# Recognize this steam engine model?



## myrickman (Mar 15, 2009)

I am restoring this engine for an old friend of mine- is it a model or just a small engine?. In the process of having 2 flywheels cast (missing) from the pattern shown and making an eccentric to actuate the steam valve. Does anyone recognize the model? I am guessing he has had it for 30-40 years.... Would like to see how it should look. Lots of the parts were fabricated from bar stock like the crank journals and crosshead.


----------



## deverett (Mar 18, 2009)

I know it's not one, but there are certain similarities to a Stuart Turner No.9

Have a look at these pics:




The steam chest on your model is reversed to this one.

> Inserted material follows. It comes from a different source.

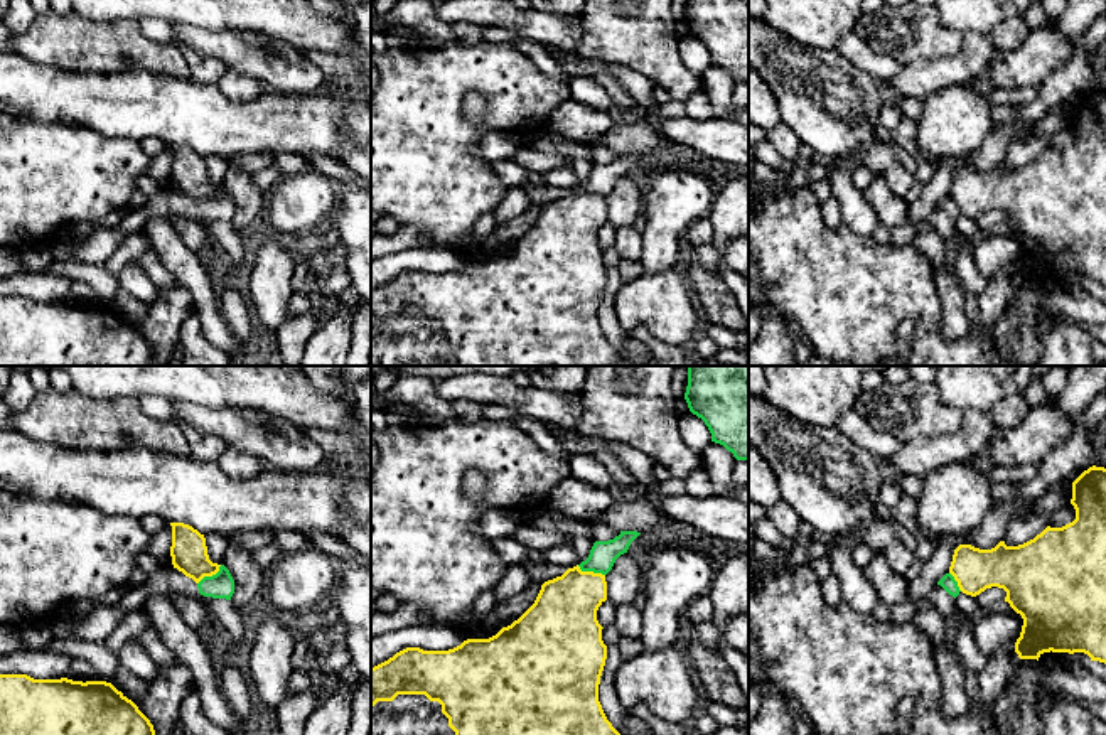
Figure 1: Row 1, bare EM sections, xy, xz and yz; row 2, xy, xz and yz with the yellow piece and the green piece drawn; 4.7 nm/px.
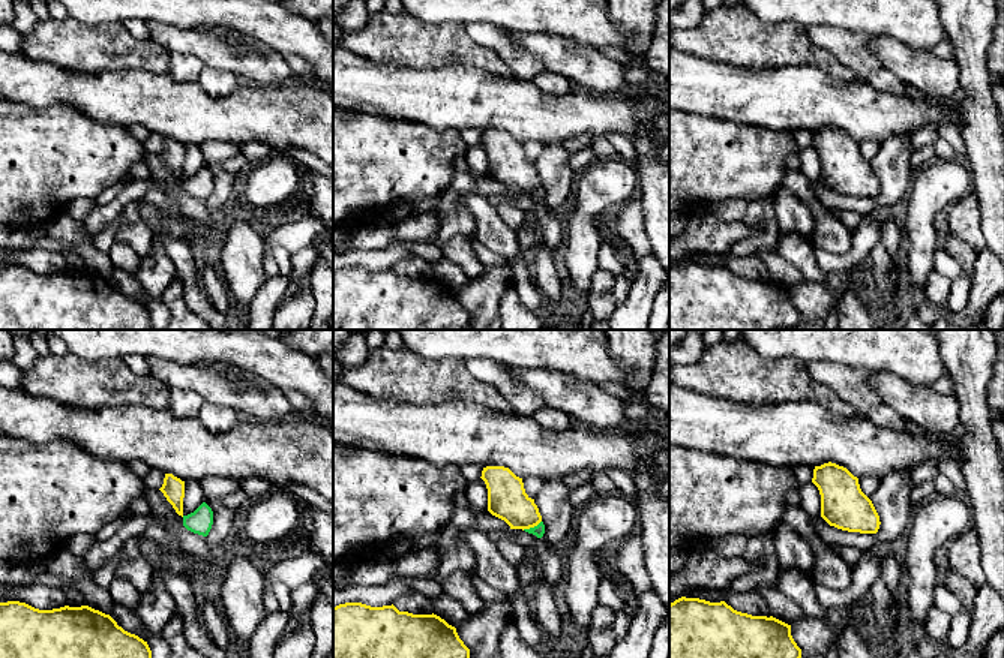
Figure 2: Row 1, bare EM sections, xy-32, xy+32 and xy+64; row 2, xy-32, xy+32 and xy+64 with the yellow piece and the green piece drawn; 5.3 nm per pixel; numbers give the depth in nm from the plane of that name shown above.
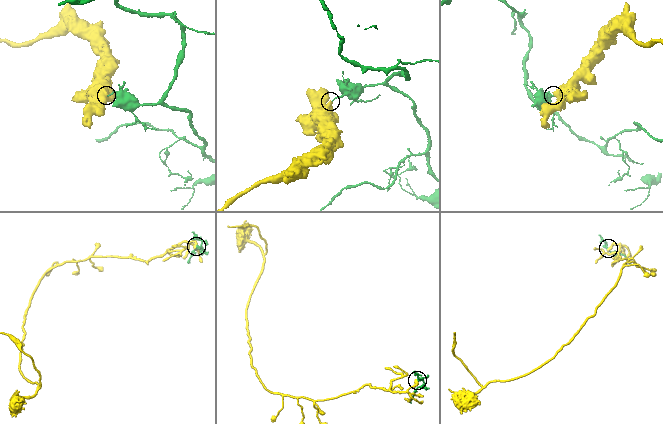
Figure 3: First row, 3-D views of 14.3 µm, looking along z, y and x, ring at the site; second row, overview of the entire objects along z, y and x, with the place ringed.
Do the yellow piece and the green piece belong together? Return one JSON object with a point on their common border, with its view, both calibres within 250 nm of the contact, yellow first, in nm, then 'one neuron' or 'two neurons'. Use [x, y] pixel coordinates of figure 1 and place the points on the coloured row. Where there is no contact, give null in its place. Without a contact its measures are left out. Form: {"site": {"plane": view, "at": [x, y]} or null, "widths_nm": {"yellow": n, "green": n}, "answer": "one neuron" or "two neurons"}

Note the unpainted pad - where you have a valve lever.






Unfortunately, I can't claim to be the builder of this beautiful engine.

Dave
The Emerald Isle


----------



## bearcar1 (Mar 18, 2009)

Could that possibly be a Stuart #8? The flywheels are not of that maker but the base etc. sure could be one.


----------



## Cedge (Mar 19, 2009)

Stuart model #9.... just sold mine a few weeks ago. 

Steve


----------



## deverett (Mar 20, 2009)

Cedge

Note that the No.9 has only 4 hold down bolts on the bed plate, Myrickman's has 6.
The crosshead and slide bars are of a different design to the No.9.
The valve gear is different to the No.9.

The base casting certainly does have a lot of resemblances to the No.9.

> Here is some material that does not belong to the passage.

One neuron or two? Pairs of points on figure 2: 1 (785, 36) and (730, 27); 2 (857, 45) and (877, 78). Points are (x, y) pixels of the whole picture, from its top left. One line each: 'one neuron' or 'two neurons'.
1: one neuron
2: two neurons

I suppose the original builder could have modified the design somewhat, but I think not. I believe Bearcar1's guess is the right one.

Dave
The Emerald Isle


----------



## myrickman (Mar 22, 2009)

Forgot to add that this model has a 2" bore- all the Stuarts appear to be smaller bore. The base + cylinder is ~16" from tip-to-tip.


----------



## myrickman (Jun 14, 2009)

Had some nice CI flywheels cast and turned. Stripped the castings and painted them with faded polyurethane- here is the end result. Runs nice on compressed air. The base is old mahogany.


----------



## deverett (Jun 18, 2009)

Its come out very nicely, myrickman.
Well worth the effort you have put into it. The CI flywheels made a big improvement.

Dave
The Emerald Isle


----------



## bearcar1 (Jun 18, 2009)

Say, 'Rickman, were you ever able to positively identify what engine that is? I still think it is a Stuart #8 or 8A, the predecessor to the popular #9.

BC1
Jim


----------